Ejercicios por resolver:
A. Copia todas las citas textuales que el texto sobre McGinley atribuye directamente a McGinley.
B. Según el texto sobre McGinley, ¿qué trabajo iba a desempeñar el puesto para el que se entrevistó en la Agencia de Control de la Contaminación de Minnesota?
C. Escribe la continuación del texto sobre McGinley a partir de su última oración.

Bloque de texto:
————
McGinley llegó al olor por accidente. Después de la universidad, consiguió un trabajo de nivel inicial en la Minnesota Mining and Manufacturing Company, ahora conocida como 3M, donde tuvo un pequeñísimo papel en el departamento responsable de inventar la tecnología de rascar y oler. “Un papel muy muy muy pequeño”, dijo McGinley.

Pero la experiencia resultó decisiva unos años más tarde, cuando se presentó a una entrevista de trabajo para aplicar la normativa sobre el polvo en la Agencia de Control de la Contaminación de Minnesota. “Cuando mencioné el rascado y el olfateo, el entrevistador me dijo: ‘El puesto de olores paga más’”, recordó.

Con hijos pequeños a su cargo, el sueldo más alto sonaba atractivo. Lo contrataron para formar parte del nuevo equipo de inspección de olores de la agencia, que recorre los lugares más apestosos de Minnesota. “Y ahí es donde caí accidentalmente en el negocio de saber más que la persona promedio sobre el olor”, dijo.

Varios años después, una mañana de domingo de junio de 1975, llegó otro momento decisivo.
————
Los datos:

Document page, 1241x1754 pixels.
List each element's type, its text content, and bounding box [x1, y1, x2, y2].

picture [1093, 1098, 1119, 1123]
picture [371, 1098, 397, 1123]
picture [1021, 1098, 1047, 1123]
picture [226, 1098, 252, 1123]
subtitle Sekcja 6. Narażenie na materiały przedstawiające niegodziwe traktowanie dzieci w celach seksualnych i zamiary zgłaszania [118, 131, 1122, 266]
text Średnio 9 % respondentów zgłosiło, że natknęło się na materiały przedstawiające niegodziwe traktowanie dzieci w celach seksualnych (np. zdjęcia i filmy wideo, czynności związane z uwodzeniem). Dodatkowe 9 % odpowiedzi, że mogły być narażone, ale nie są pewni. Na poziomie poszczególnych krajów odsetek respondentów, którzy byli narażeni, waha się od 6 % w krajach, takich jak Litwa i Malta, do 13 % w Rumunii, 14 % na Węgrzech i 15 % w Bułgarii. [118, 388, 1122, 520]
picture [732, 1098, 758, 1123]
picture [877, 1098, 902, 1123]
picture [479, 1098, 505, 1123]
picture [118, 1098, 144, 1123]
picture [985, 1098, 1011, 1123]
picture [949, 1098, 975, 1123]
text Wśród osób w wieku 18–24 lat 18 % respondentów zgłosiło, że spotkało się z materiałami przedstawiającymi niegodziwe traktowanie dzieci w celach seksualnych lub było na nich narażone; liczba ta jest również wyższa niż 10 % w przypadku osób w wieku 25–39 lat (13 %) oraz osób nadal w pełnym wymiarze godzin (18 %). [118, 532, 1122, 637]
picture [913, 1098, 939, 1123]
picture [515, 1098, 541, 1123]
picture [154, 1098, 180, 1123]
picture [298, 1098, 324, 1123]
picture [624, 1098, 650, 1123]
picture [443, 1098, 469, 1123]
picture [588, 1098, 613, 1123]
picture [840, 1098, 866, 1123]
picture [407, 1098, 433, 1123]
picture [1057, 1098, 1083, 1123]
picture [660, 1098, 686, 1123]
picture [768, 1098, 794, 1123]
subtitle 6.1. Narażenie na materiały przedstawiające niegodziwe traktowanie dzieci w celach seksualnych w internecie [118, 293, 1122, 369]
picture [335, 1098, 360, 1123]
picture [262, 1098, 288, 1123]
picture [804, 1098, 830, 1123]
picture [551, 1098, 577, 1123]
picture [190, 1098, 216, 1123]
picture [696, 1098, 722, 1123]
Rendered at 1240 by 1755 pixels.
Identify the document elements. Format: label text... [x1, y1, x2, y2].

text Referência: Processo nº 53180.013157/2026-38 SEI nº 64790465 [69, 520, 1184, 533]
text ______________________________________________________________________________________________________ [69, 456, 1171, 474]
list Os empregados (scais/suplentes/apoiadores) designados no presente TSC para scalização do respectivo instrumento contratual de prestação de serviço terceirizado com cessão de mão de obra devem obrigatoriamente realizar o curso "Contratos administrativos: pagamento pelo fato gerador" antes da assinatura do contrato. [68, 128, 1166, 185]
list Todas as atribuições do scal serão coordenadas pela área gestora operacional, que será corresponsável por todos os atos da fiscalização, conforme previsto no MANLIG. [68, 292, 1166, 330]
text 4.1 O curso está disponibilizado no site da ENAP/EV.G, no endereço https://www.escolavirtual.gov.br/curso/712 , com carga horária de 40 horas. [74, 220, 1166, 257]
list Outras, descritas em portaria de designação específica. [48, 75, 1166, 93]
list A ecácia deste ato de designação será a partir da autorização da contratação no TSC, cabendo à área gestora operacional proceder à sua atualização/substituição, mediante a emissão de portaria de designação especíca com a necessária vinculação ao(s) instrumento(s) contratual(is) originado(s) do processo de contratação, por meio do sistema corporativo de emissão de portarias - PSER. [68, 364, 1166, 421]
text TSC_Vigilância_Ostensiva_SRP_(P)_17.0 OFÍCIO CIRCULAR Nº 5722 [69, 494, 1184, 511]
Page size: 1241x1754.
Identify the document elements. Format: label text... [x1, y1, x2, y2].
————
Respuestas esperadas:
A.
- “Un papel muy muy muy pequeño”
- “Cuando mencioné el rascado y el olfateo, el entrevistador me dijo: ‘El puesto de olores paga más’”
- “Y ahí es donde caí accidentalmente en el negocio de saber más que la persona promedio sobre el olor”

B. Aplicar la normativa sobre el polvo.

C.
Esa mañana, McGinley encontró a dos granjeros en la puerta de su casa. La pareja había conducido durante horas a través del estado para pedirle ayuda. Los olores de una planta de procesamiento de animales cercana estaban causando estragos en sus vidas y privándolos del sueño, le dijo la pareja. Sufrían dolores de cabeza y náuseas. Les ardía la garganta. Pero los médicos no les creían. Nadie creía que un olor pudiera estar arruinando sus vidas y su forma de vida.

“Me di cuenta, con ese incidente, que los olores eran más que un simple hedor”, dijo McGinley.

Cuando él y su esposa iniciaron su negocio de calidad del aire en los años ochenta desde la mesa de su cocina, casi todos sus clientes eran plantas de tratamiento de aguas residuales y otros lugares malolientes. Pero se corrió la voz y, con el tiempo, se amplió a sus instalaciones actuales, el antiguo edificio de un banco.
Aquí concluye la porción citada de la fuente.